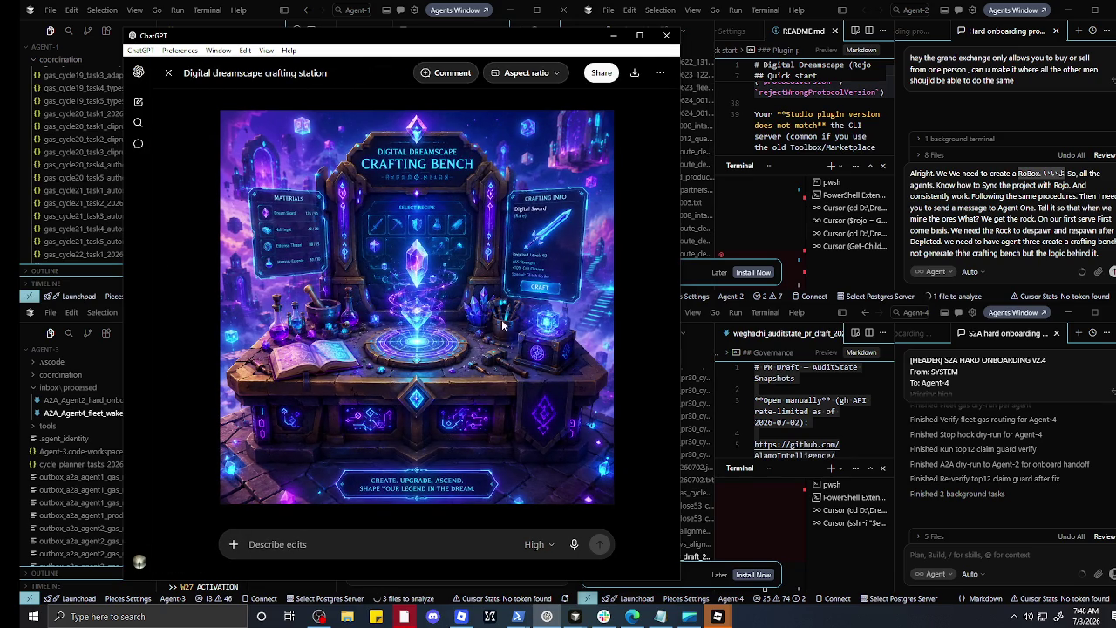
click(168, 73)
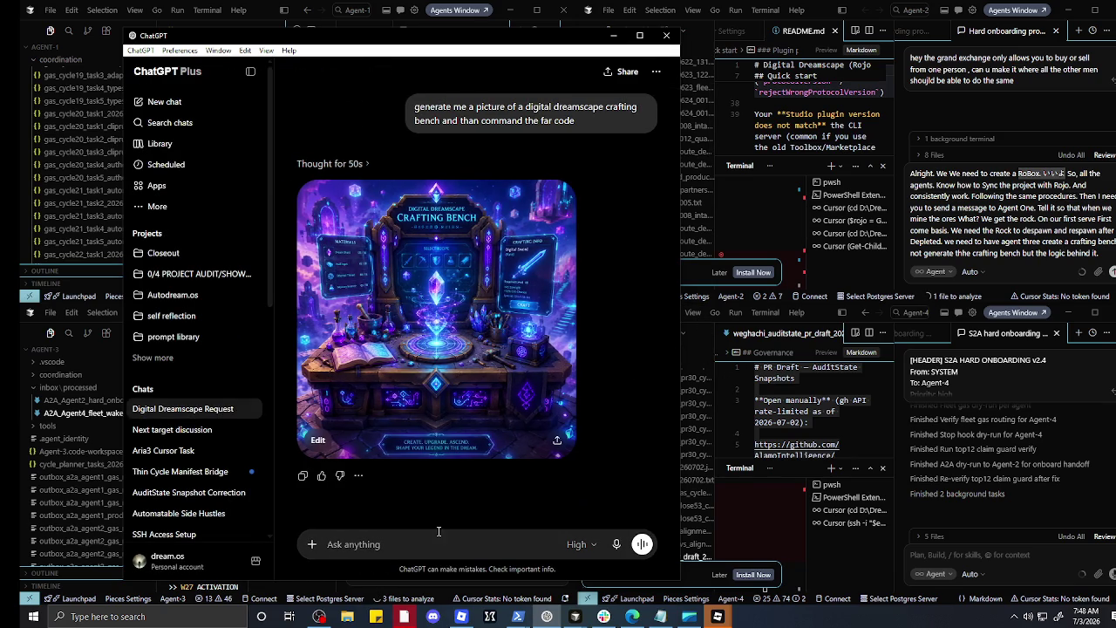
text(give mwe)
Step: Correct the follow-up draft so it reads 'give me command far code'
key(BackSpace)
key(BackSpace)
key(BackSpace)
text(e)
key(BackSpace)
text(me command )
text(far cp)
key(BackSpace)
text(ode)
text( for)
text( the c)
text(r)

Assignment →
The answer should match the material exactly, with every picture removed.

Exercise result →
click(168, 73)
text(give mwe)
Step: Correct the follow-up draft so it reads 'give me command far code'
key(BackSpace)
key(BackSpace)
key(BackSpace)
text(e)
key(BackSpace)
text(me command )
text(far cp)
key(BackSpace)
text(ode)
text( for)
text( the c)
text(r)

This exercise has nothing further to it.